Recursos visam atrair investimentos privados para o fundo de florestas lançado durante a COP30

Alemanha destina € 1 bilhão ao TFFF, visando atrair mais investimentos privados.
Alemanha anuncia aporte de € 1 bilhão para o TFFF
O governo alemão pretende incentivar o investimento privado no TFFF, o fundo de florestas lançado oficialmente pelo Brasil durante a COP30. Na última quarta-feira (21), a Alemanha anunciou um aporte de € 1 bilhão, com a expectativa de que este valor sirva como um catalisador para atrair mais financiamento privado, além de ser uma contribuição fundamental para a abordagem inovadora do TFFF.
Segundo o Ministério de Cooperação Econômica e Desenvolvimento da Alemanha, o mecanismo exato de contribuição ainda está em avaliação. A declaração contrasta com a afirmação do ministro do Meio Ambiente, Carsten Schneider, que descreveu o aporte como “subvenção, não investimento”. Isso sugere que os recursos serão alocados ao fundo sem expectativa de retorno financeiro, caracterizando-se mais como uma doação. Schneider enfatizou que é crucial que 20% desse recurso seja destinado diretamente às populações indígenas que dependem das florestas.

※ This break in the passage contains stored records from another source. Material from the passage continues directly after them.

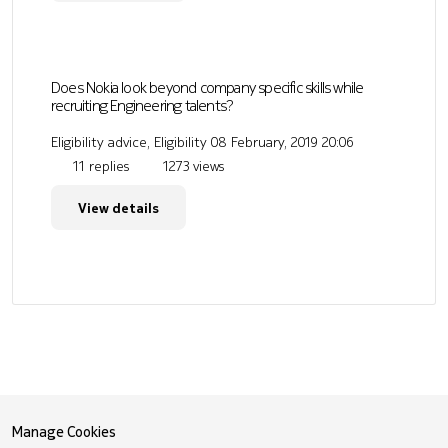
Does Nokia look beyond company specific skills while
recruiting Engineering talents?
Eligibility advice, Eligibility
08 February, 2019 20:06
11 replies
1273 views
View details
Manage Cookies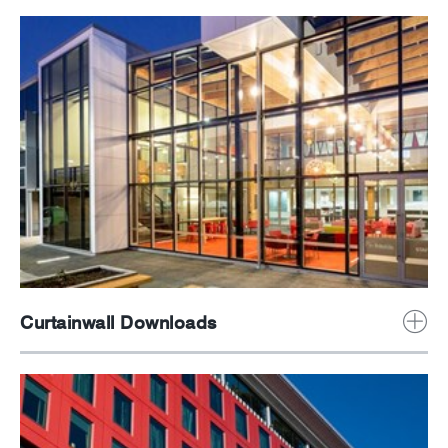
News
Careers
Curtainwall Downloads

Expectativas brasileiras e desafios do TFFF
A proposta inicial do governo brasileiro visava levantar US$ 25 bilhões de países para alavancar outros US$ 100 bilhões de investidores privados. O plano inclui a aplicação dos recursos em títulos de mercado, com o objetivo de gerar rendimentos tanto para os investidores quanto para as nações que preservarem suas florestas. Cada hectare de vegetação preservada deve render US$ 4 para o país envolvido, com parte dos recursos sendo dirigida às comunidades locais.
A fiscalização do uso dos recursos será realizada por satélites, com penalidades em caso de desmatamento ou degradação ambiental. O Ministério da Fazenda já recalibrou suas expectativas, indicando que apenas US$ 10 bilhões seriam necessários até o próximo ano para garantir capital catalítico enquanto o investimento privado não é concretizado. Atualmente, o fundo já conta com cinco patrocinadores e um total de US$ 6,7 bilhões.
Aporte de outros países e reações
A Noruega, por exemplo, anunciou um aporte de US$ 3 bilhões, enquanto a França contribuiu com € 500 milhões. Brasil e Indonésia se comprometeram com investimentos de US$ 1 bilhão cada. Portugal alocou € 1 milhão para a administração do fundo, que será gerida pelo Banco Mundial. Outros países, como Holanda e China, também prometeram apoio.
Na Cúpula dos Líderes que precedeu a conferência na Amazônia, o primeiro-ministro alemão, Friedrich Merz, anunciou uma “contribuição significativa” ao TFFF, embora não tenha especificado valores na ocasião. Organizações ambientais e humanitárias já alertaram o governo alemão, solicitando um aporte de pelo menos US$ 2,5 bilhões.
A decisão da Alemanha de caracterizar sua contribuição como subvenção, e não como um investimento, gerou preocupações entre especialistas. Há receios de que isso possa desviar recursos de outras iniciativas sociais e ambientais que são financiadas pelo governo alemão. Além disso, cortess severos no orçamento da pasta de Cooperação Econômica e Desenvolvimento foram previstos.
Críticas e controvérsias
Recentemente, declarações de Merz sobre Belém provocaram polêmica, gerando reações negativas por parte de políticos brasileiros, incluindo o presidente Luiz Inácio Lula da Silva. Apesar das críticas, a situação parece ter se acalmado após uma reunião bilateral entre Lula e Merz durante o encontro do G20 na África do Sul. Especialistas aguardam que a Alemanha possa realizar mais aportes ao fundo, potencialmente não apenas como subvenções, mas também como investimentos diretos, semelhante ao que outros países têm feito. Por enquanto, o compromisso é de € 100 milhões anuais por um período de dez anos.